In 2022, we opened another route linking subtle features up the proud center of the wall. After hitting some dead-ends trying to go ground-up, Zach found most of this new route on rappel during July and August. Duncan and I then spent a week in September bolting, cleaning, and working out the moves. Duncan had to drive home to Seattle for a long-postponed shoulder surgery, but Abe generously volunteered to support me on a free ascent. On September 24, I redpointed Heart of Diamond (7 pitches, IV 5.13 PG-13) in seven hours. I fell once on pitch two and once on pitch four—both more difficult than expected—but pulled the rope and re-led each cleanly.
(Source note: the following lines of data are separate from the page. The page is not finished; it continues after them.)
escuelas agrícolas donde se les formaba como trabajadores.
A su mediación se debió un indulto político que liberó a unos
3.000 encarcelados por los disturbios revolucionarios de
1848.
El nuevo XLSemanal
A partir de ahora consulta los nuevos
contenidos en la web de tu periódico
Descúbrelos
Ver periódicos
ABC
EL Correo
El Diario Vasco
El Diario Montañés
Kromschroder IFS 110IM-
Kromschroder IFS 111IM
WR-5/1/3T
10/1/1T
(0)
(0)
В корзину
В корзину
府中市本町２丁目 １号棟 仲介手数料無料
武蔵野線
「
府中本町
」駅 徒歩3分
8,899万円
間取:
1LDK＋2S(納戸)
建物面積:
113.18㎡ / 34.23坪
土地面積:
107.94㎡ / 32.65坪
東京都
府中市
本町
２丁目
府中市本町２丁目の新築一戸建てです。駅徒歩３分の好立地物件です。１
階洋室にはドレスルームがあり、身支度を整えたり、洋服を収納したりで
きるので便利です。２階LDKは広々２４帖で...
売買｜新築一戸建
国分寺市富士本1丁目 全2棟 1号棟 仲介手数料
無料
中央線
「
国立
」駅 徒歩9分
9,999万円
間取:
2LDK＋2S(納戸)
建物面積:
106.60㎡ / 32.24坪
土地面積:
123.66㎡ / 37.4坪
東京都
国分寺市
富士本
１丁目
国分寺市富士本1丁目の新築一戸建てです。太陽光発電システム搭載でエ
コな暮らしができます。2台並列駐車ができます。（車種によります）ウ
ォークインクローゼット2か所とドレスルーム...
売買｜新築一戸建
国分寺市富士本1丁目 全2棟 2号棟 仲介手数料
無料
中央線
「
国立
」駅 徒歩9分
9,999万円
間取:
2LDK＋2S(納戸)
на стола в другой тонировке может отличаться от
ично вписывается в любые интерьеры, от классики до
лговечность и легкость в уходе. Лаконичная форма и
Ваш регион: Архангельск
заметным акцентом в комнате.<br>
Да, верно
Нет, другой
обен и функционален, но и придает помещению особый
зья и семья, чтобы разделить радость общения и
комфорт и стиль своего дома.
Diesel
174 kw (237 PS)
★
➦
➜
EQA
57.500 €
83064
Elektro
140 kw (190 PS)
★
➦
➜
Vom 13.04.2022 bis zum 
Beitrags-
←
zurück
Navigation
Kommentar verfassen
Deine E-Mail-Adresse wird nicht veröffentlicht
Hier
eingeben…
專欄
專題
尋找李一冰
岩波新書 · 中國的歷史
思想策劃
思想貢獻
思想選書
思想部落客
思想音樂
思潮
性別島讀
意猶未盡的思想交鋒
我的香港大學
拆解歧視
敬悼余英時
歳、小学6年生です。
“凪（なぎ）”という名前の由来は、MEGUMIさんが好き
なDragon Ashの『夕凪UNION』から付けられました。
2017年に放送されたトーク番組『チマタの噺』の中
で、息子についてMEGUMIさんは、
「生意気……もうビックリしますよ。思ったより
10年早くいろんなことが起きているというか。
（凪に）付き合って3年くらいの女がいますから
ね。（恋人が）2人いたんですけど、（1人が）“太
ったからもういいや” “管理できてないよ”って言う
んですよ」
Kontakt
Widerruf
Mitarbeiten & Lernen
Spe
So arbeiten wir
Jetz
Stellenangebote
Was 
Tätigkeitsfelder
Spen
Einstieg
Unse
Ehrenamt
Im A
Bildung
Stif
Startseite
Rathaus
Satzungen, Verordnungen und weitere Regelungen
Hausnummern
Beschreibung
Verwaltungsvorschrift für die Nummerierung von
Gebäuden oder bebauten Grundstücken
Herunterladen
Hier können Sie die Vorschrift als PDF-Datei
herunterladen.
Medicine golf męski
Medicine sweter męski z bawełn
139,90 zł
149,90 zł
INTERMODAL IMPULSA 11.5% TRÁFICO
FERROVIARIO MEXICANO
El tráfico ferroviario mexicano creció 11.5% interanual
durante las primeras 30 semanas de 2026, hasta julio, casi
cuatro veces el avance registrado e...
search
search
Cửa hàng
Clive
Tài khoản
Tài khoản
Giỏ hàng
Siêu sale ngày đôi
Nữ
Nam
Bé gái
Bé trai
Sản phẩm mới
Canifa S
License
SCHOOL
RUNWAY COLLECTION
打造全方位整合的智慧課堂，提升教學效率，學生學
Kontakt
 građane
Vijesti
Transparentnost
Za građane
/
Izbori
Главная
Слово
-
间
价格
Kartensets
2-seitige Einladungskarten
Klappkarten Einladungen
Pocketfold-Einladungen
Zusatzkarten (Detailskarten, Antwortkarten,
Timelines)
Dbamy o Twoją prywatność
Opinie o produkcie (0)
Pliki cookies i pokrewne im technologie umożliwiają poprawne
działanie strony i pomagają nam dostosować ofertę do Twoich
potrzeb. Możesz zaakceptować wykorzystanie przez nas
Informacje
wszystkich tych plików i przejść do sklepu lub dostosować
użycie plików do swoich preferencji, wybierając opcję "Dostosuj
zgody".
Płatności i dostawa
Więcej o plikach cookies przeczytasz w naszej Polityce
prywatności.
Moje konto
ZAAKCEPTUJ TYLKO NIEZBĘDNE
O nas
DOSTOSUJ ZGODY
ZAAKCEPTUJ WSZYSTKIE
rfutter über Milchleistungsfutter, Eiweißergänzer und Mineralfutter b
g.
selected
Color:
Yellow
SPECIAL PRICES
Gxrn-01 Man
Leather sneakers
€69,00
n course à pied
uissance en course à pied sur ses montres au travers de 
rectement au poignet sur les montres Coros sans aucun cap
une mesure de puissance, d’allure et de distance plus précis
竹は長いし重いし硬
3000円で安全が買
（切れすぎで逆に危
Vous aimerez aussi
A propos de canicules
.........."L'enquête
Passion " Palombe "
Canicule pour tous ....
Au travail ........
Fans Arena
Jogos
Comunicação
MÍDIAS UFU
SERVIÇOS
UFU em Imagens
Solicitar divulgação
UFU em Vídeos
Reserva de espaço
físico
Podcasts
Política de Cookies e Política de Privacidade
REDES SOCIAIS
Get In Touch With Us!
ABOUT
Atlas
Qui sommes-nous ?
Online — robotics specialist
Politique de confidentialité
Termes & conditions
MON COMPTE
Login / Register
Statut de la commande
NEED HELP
The route was a hard-fought battle, replete with arm-numbing undercling traverses sans footholds, equally footless hand- and finger-rail traverses, and intricate face climbing on flakes, edges, and dikes in between. Pitches two, four, and six are all low- to mid-5.13, and most of the rest is in the 5.12 range. Pitch three is the easiest lead at 5.11+.

 

All of the bolts on our Storm Dome routes are ⅜” or 10mm stainless steel. Both Heart of Diamond and Milwaukee’s Best can be rappelled using a single 70m rope. We made sure to avoid leaving tat, fixed wires, or fixed pitons on the routes. We encourage future developers to respect these standards when opening new routes in this beautiful area, and to leave plenty of space between existing lines.